Les mesures qu’il faudra adopter, pour y parvenir, consisteront entre autres à :
– Améliorer l’organisation de la lutte contre la fraude à travers un renforcement de la coordination entre les différentes régies financières (DGID, DGDDI et DGTCP) ;
– Sensibiliser les opérateurs économiques sur le civisme fiscal ;
– Mettre en place des régies dans les différents ministères techniques pour budgétiser et reverser au Trésor Public les recettes générées dans ces ministères ;
– Informatiser tous les services en charge de la collecte des recettes fiscales afin d’éviter l’évasion fiscale ;
– Redynamiser les services de recouvrement;
– vulgariser dans les langues nationales, en anglais et en français le Code Général des Impôts en général, et en particulier des modifications introduites chaque année à l’occasion du vote de la loi de finances ;
– renforcer et accélérer le processus de fiscalisation de l’informel.
Par ailleurs, la baisse du SMIC (Salaire Minimum Interprofessionnel de Croissance Garanti) pourra inciter les entreprises à investir d’avantage, augmenter la production et baisser les prix à la consommation de manière à permettre aux travailleurs de maintenir le même niveau de satisfaction (maintenir au même niveau leur pouvoir d’achat) malgré la baisse de leurs revenus.
– Enfin, les mesures incitatives des investissements consisteront entre autres à :
– modifier le code des investissements afin d’élargir le champ des activités éligibles au tourisme et à l’hôtellerie, la transformation industrielle, la maintenance industrielle, les montages électronique et mécanique, et la production artistique et culturelle ;
– améliorer le climat des investissements qui, selon la Banque mondiale, est «l’ensemble des facteurs propres à la localisation de l’entreprise, qui influent sur les opportunités de marché ou le désir des entreprises d’investir à des fins productives, de créer des emplois et de développer leurs activités » (Banque mondiale, 2004) ;
– améliorer l’effet d’entraînement de l’investissement des administrations publiques sur l’investissement global.

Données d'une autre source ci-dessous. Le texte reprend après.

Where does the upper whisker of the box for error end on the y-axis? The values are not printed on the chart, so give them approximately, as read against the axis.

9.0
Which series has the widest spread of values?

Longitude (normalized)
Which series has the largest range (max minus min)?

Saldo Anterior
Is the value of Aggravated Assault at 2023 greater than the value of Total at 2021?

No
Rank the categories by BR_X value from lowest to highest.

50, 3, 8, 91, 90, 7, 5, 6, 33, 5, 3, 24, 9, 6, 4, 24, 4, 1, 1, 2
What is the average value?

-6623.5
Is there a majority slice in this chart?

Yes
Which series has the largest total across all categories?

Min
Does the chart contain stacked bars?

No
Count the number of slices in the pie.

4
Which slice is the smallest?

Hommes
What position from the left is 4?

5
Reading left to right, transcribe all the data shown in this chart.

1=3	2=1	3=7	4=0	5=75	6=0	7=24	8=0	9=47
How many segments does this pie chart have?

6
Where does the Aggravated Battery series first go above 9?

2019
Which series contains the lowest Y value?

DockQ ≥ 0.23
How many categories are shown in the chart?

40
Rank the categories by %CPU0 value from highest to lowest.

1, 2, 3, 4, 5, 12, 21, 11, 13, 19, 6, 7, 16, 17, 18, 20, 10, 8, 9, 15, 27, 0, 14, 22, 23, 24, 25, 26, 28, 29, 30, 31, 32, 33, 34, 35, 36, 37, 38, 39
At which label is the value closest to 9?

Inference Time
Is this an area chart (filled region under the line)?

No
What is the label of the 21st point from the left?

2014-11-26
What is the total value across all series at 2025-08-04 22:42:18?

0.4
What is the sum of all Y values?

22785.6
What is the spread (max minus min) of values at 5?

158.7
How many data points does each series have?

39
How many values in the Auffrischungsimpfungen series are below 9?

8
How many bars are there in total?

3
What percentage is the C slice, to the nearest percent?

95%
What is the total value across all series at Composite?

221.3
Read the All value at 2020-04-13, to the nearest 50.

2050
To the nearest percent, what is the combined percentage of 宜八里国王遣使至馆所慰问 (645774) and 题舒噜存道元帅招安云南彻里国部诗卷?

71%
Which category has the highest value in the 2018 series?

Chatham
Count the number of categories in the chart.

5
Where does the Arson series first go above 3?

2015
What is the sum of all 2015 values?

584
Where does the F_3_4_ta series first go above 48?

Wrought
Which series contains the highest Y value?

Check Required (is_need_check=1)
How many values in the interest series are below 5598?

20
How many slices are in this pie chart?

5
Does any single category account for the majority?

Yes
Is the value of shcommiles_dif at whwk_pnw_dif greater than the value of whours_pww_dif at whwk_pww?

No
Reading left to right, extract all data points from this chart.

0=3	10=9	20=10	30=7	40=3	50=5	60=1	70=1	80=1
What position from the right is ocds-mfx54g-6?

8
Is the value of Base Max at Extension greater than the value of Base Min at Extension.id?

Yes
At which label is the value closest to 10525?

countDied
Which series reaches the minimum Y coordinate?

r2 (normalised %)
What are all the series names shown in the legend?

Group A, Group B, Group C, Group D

Pour ce faire, il est opportun de cibler l’investissement public en fonction de ses retombées sur l’économie et le social ;
– relancer les investissements par la baisse des taux d’imposition ; car selon Arthur Laffer, « trop d’impôts tue l’impôt ». En effet, il a montré qu’il existe un niveau optimal de taxation, et s’il est dépassé, les recettes fiscales diminuent (Muzelle, 2000).
Globalement, il faudrait donc mettre en oeuvre des politiques économiques plus dynamiques en harmonie avec les politiques macroéconomiques. Compte tenu des résultats relatifs aux effets de la masse salariale sur les investissements, tels qu’ils apparaissent dans la présente étude, la mise en oeuvre de politiques dynamiques dans les domaines des finances, s’impose plus que jamais.